Proof That Chasing an Oscar Isn't a Great Business Model
Spotlight may well have been the best film released in 2015, as Academy Award voters decreed on Sunday, but it remains one of Hollywood’s most humdrum recent investments. It rounded up just $62 million in box-office revenue, about 3 percent of the haul garnered by Star Wars: The Force Awakens.
The spread between the most celebrated film and the most lucrative is seldom quite so wide, but it’s typically a sizable gap. Average ticket sales for Best Picture winners over the past 10 years have equaled just 19 percent to the box-office receipts of the most lucrative films over that span. The widest gap came in 2010, when The Hurt Locker swiped the gold statue and Avatar made the most money.
The films that win the most Oscars in any given year tend to be bit more popular at the box office. Mad Max: Fury Road took home six statues on Sunday night and already has amassed an impressive $378 million in ticket sales. In the past decade, the most-awarded film managed an average box-office haul equal to almost one-third of the top-grossing film of each respective year.
It turns out that making a fine film is a bit like writing a great book of poetry—it’s a relatively poor financial decision. The movie-going masses really do want to watch Vin Diesel in a Furious car, not a serious work of cinema grappling with weighty social issues. This is not shocking to anyone who has ever Netflixed and, you know, relaxed. On a Friday night, after a stressful workweek, 12 Years a Slave seems like a heavy lift. Diesel himself suggested the Academy Awards would become less relevant to filmgoers if Furious 7 was snubbed, which it was.
What’s surprising, however, is that Hollywood still goes out of its way to chase Oscars. Only one of this year’s Best Picture nominees, The Martian, was a top 10 box-office performer. Two of the six made less in theaters than Spotlight 1 Brooklyn has gathered just $36.5 million at the box office, while Room made just $23.6 million. .
So where’s the payoff? There is a real Oscar bump. Most of the high-profile nominees get a second run in thousands of theaters and command a much longer and wider stream of on-demand revenue and DVD sales.
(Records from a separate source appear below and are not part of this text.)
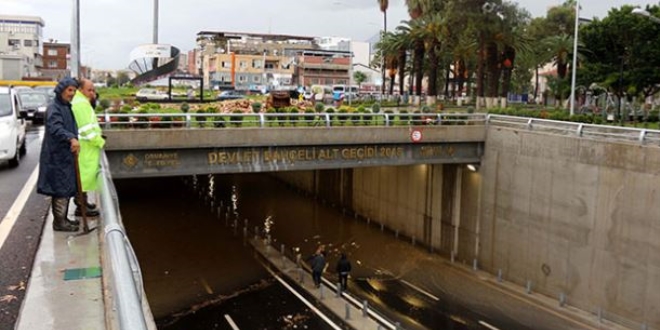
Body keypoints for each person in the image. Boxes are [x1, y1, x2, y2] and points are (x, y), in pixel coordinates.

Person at [37, 77, 80, 232]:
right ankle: (59, 222)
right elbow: (55, 128)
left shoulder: (66, 107)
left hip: (65, 155)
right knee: (60, 188)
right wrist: (70, 137)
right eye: (70, 90)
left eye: (74, 90)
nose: (72, 93)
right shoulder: (54, 108)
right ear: (61, 90)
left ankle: (63, 219)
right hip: (57, 156)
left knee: (66, 186)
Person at [71, 79, 105, 217]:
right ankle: (81, 206)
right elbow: (86, 128)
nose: (92, 93)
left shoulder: (81, 102)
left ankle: (83, 202)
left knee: (84, 178)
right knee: (83, 178)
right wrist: (99, 141)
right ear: (81, 90)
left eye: (93, 90)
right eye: (89, 90)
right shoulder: (81, 105)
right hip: (86, 147)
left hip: (86, 147)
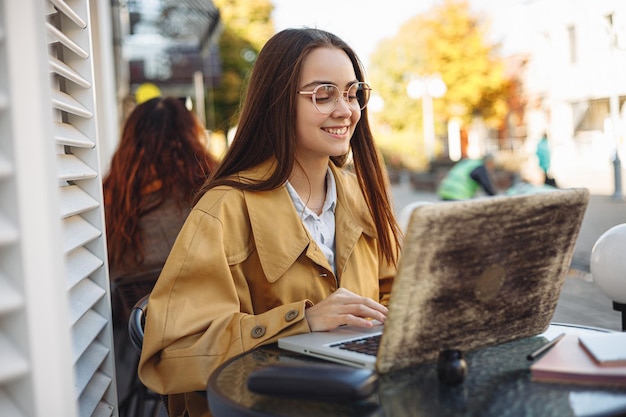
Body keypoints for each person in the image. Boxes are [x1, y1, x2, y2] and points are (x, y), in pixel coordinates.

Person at [138, 28, 402, 417]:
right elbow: (175, 350)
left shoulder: (364, 196)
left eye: (352, 93)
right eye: (322, 95)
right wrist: (304, 321)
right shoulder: (223, 210)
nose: (345, 110)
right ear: (277, 102)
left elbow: (396, 293)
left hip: (361, 400)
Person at [104, 96, 218, 320]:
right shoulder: (212, 189)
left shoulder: (111, 200)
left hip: (141, 334)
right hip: (214, 325)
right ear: (190, 135)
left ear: (129, 142)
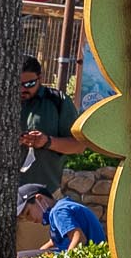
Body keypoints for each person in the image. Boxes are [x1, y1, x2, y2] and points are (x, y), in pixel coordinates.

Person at [19, 55, 84, 195]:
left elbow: (79, 145)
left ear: (40, 78)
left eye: (29, 84)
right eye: (17, 84)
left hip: (43, 194)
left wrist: (47, 142)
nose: (22, 89)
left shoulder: (57, 101)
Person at [19, 184, 107, 254]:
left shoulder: (58, 212)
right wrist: (37, 254)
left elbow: (79, 238)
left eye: (28, 213)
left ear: (40, 199)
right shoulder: (64, 205)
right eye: (25, 218)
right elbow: (55, 241)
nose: (29, 219)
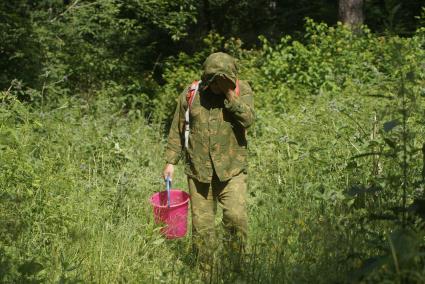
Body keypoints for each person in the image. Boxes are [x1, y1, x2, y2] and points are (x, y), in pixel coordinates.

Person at [162, 52, 255, 271]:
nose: (216, 85)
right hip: (199, 171)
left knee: (236, 217)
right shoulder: (191, 94)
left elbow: (248, 119)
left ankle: (236, 268)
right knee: (202, 228)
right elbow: (178, 128)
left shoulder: (243, 90)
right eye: (213, 80)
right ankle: (206, 272)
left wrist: (230, 94)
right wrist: (170, 162)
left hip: (232, 170)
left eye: (221, 80)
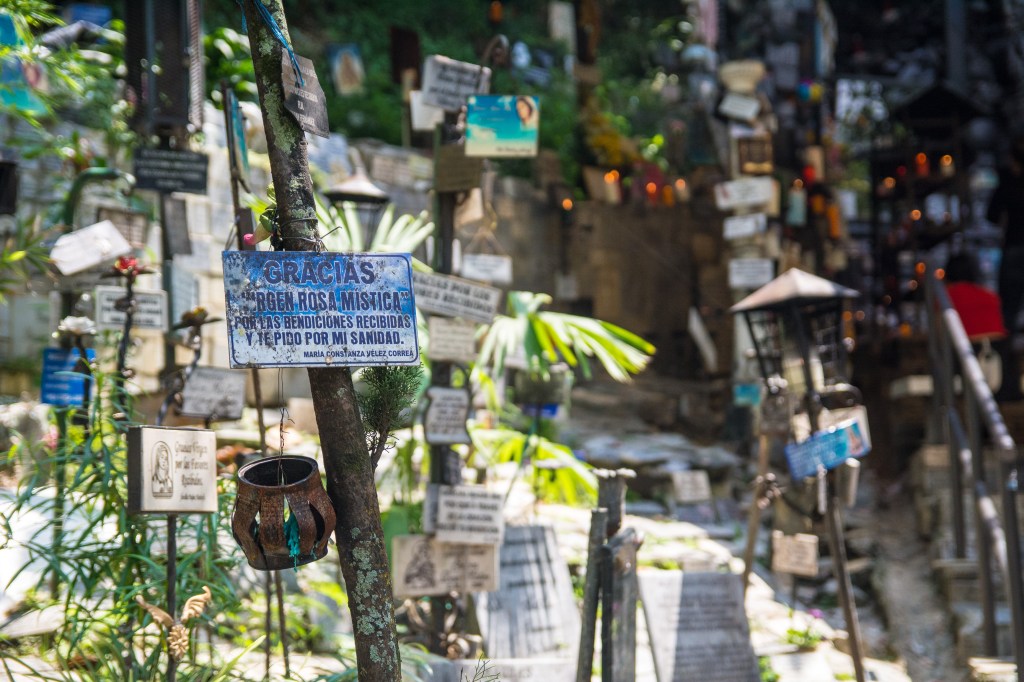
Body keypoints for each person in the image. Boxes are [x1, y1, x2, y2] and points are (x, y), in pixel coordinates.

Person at [985, 137, 1024, 400]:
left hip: (1014, 250)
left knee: (1007, 319)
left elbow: (992, 215)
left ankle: (1010, 385)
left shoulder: (1008, 182)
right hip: (1013, 251)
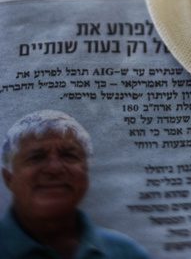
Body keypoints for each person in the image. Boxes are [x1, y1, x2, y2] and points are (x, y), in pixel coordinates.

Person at [0, 110, 151, 258]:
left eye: (69, 155)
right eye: (36, 157)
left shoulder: (126, 253)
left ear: (86, 171)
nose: (54, 168)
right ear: (9, 178)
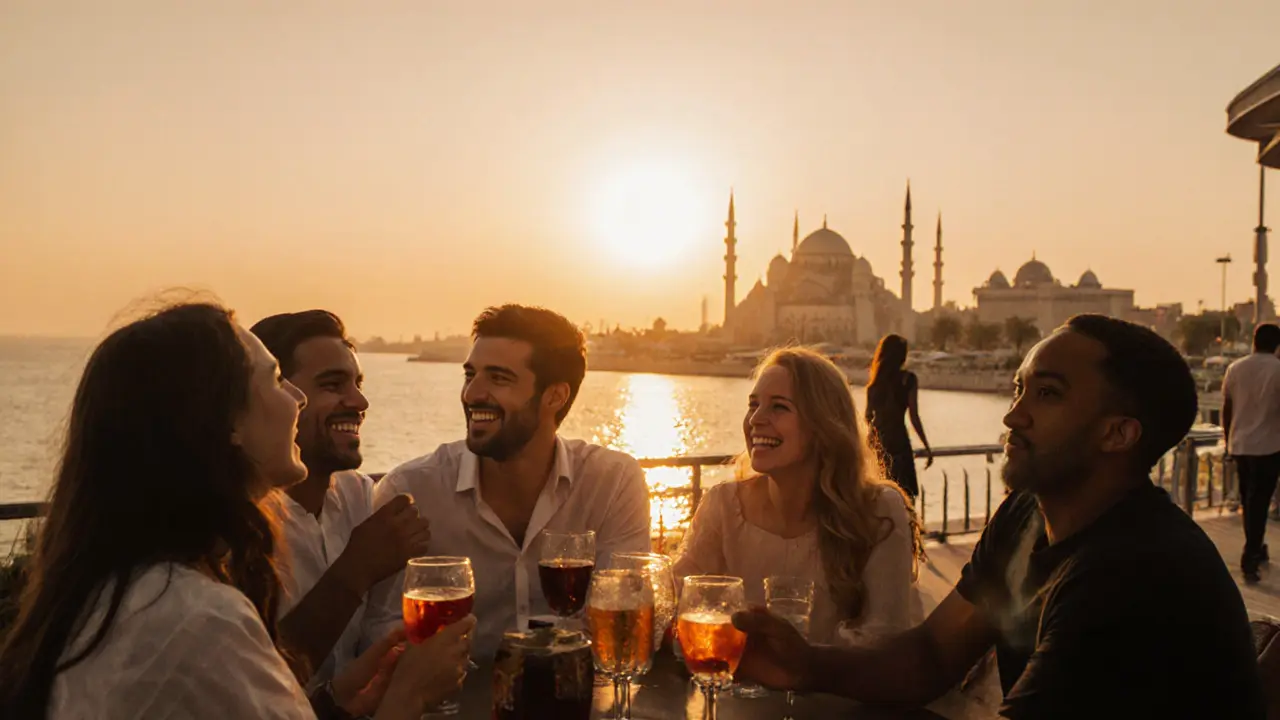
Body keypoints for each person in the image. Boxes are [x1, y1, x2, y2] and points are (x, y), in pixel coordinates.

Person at [733, 314, 1266, 718]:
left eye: (1048, 394)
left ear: (1118, 433)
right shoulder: (1026, 516)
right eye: (1019, 389)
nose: (1013, 415)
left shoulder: (1135, 574)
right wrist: (807, 664)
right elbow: (931, 656)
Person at [0, 302, 472, 719]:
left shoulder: (128, 588)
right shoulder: (196, 617)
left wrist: (339, 700)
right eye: (274, 380)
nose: (297, 398)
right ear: (226, 421)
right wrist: (407, 699)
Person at [364, 304, 651, 658]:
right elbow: (382, 632)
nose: (472, 394)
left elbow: (621, 624)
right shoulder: (411, 491)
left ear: (555, 396)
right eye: (470, 375)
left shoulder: (612, 482)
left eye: (498, 378)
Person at [673, 347, 923, 643]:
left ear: (823, 425)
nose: (756, 420)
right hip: (729, 686)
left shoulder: (877, 513)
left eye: (778, 407)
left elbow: (883, 641)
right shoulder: (723, 506)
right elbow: (677, 605)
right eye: (753, 405)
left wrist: (797, 667)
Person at [251, 310, 432, 686]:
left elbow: (384, 630)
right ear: (274, 399)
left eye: (357, 384)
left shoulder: (360, 498)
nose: (360, 402)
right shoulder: (238, 526)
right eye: (333, 386)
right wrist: (356, 569)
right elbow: (255, 683)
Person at [1221, 322, 1280, 583]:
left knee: (1248, 500)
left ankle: (1255, 545)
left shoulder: (1235, 368)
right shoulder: (1278, 370)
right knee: (1260, 500)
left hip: (1240, 444)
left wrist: (1228, 440)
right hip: (1269, 446)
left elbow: (1227, 407)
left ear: (1254, 341)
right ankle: (1252, 553)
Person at [864, 334, 932, 498]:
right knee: (905, 497)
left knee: (880, 497)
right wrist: (927, 447)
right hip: (899, 443)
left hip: (878, 444)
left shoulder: (874, 384)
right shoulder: (908, 380)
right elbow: (914, 417)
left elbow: (867, 417)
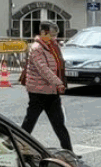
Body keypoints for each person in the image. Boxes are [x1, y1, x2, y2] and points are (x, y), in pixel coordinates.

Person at [21, 21, 75, 154]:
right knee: (30, 121)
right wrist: (58, 82)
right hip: (38, 91)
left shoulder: (52, 46)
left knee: (59, 123)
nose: (54, 38)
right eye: (52, 34)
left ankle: (69, 152)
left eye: (55, 35)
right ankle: (17, 145)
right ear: (43, 33)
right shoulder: (36, 48)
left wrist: (57, 83)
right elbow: (43, 69)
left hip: (51, 91)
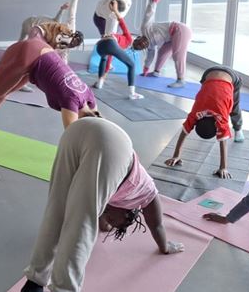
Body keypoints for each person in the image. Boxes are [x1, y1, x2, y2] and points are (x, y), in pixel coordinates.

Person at [21, 118, 185, 292]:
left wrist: (104, 222)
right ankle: (64, 288)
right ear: (128, 213)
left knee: (57, 209)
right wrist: (165, 246)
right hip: (112, 144)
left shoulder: (110, 196)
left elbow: (104, 223)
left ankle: (34, 282)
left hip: (77, 130)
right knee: (81, 223)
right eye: (119, 225)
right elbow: (157, 225)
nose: (109, 222)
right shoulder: (146, 194)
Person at [0, 22, 84, 144]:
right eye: (66, 43)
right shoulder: (46, 34)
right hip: (24, 56)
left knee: (5, 93)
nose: (64, 46)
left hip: (35, 64)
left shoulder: (53, 45)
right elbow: (36, 31)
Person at [164, 66, 246, 179]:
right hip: (208, 74)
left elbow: (223, 141)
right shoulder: (196, 113)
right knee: (209, 91)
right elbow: (184, 131)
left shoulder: (220, 117)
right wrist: (176, 156)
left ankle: (238, 128)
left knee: (234, 108)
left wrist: (223, 167)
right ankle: (238, 127)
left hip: (231, 78)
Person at [132, 0, 193, 88]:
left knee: (177, 55)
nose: (143, 44)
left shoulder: (145, 28)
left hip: (180, 30)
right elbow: (149, 57)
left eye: (140, 42)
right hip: (170, 37)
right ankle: (156, 72)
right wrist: (146, 69)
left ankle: (181, 80)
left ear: (139, 37)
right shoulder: (150, 46)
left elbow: (149, 14)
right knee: (162, 52)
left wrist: (154, 1)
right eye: (141, 46)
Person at [91, 1, 143, 100]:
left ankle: (99, 82)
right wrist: (115, 10)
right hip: (108, 43)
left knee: (104, 58)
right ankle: (132, 93)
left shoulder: (118, 45)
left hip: (100, 46)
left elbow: (110, 56)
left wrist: (105, 74)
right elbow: (123, 24)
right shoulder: (128, 39)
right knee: (131, 64)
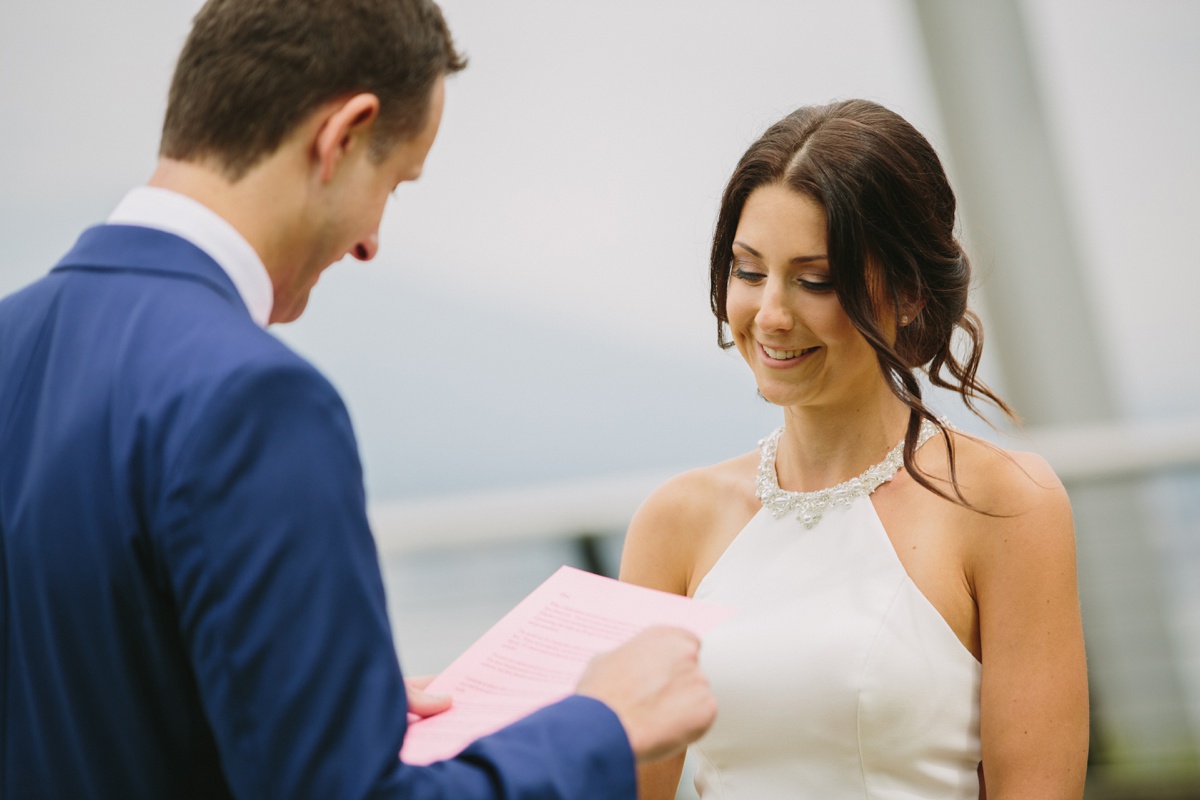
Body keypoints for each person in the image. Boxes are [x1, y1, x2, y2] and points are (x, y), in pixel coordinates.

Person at [0, 1, 716, 797]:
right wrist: (601, 724)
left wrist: (320, 705)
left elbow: (84, 696)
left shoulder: (10, 339)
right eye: (395, 181)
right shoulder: (253, 399)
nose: (372, 241)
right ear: (343, 135)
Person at [619, 99, 1089, 799]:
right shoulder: (675, 522)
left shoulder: (1005, 505)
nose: (771, 316)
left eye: (817, 281)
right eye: (749, 272)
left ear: (906, 293)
It's not uncommon for an Oscar film to get more than half its ticket sales after being nominated, according to analysis by IMDb's Box Office Mojo.
Actors and directors balancing an Oscar-worthy script against Disney's superhero mash-up du jour may weight their careers more heavily than their portfolios. An Oscar is a 13.5-inch, 8.5 pound tome of job security, and that little bald man is great at salary negotiation. Plus, at the critical Academy Awards after-party, it's far more stylish to clutch a statue than a watery cocktail—and it's difficult to put a value on that.